## Fragmento seleccionado
******************************

El culpable fue aquel plato que probé en mi
adolescencia, una tarde cualquiera, y que pedí a mi madre tal vez por capricho y
con pocas ganas de comer.
Lo memorizo muy bien porque desde el primer bocado
me supo a felicidad, y porque fue además una magnífica velada que disfrutamos
las tres: mi madre, mi hermana y yo, donde reímos y conversamos dándonos
muestras de amor y afecto. Pasado los años hemos tenido que vivir separadas,
cada una en un lugar distante, en países diferentes, con muchos años mediando
para vernos y la imposibilidad de reencontrarnos con la frecuencia que hubiésemos
querido por asuntos económicos, de leyes y de tiempo. Por eso almaceno ese día
en mi mente con tanta claridad, que hasta la luz del sol de aquel meridiano se
hace presente en la evocación.
El nombre del local no lo recuerdo, pero la primera
vez que lo frecuentamos fue un domingo a la hora del almuerzo; después de salir
del cine Actualidades, pionero en su clase en la capital. Esplendoroso, en ése
entonces, como muchos otros cines de la época de los setenta en La Habana; que
ya hoy se transformaron en ruinas o dan sus últimos estertores. Muchos surgieron
gracias al reacondicionamiento de salas de teatro para la proyección de
películas.

******************************

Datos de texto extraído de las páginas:
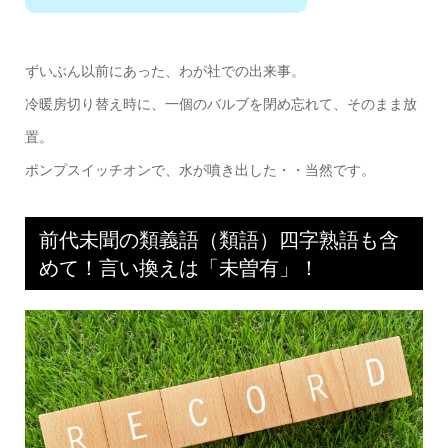
ずいぶん以前にあった、わが社での出来事。
冷暖房切り替え時に、一個のバルブを閉め忘れて、そのまま放
置。
ポンプスイッチオンで、水が噴き出した・・当然です。
前代未聞の類義語（類語）四字熟語も含
めて！言い換えは「未曽有」！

******************************

## Ejercicios
• 1. Reescriba en forma de lista breve el párrafo del fragmento que comienza con «El nombre del local no lo recuerdo», conservando sus datos principales.
• 2. Responda brevemente, según el fragmento:
(a) ¿Con quiénes se disfrutó la velada en que se probó aquel plato?
(b) ¿Qué día y a qué hora se visitó el local por primera vez?
(c) ¿Por qué asuntos no ha sido posible reencontrarse con la frecuencia deseada?
Las entradas no guardan relación alguna con el fragmento.

## Respuestas
• 1.
- No se recuerda el nombre del local.
- La primera visita fue un domingo a la hora del almuerzo, después de salir del cine Actualidades.
- Ese cine fue pionero en su clase en la capital.
- En aquel entonces era esplendoroso, como muchos otros cines de La Habana en los años setenta.
- Hoy muchos de esos cines están en ruinas o dan sus últimos estertores.
- Muchos surgieron del reacondicionamiento de salas de teatro para proyectar películas.

• 2.
(a) Con la madre y la hermana.
(b) Un domingo, a la hora del almuerzo.
(c) Por asuntos económicos, de leyes y de tiempo.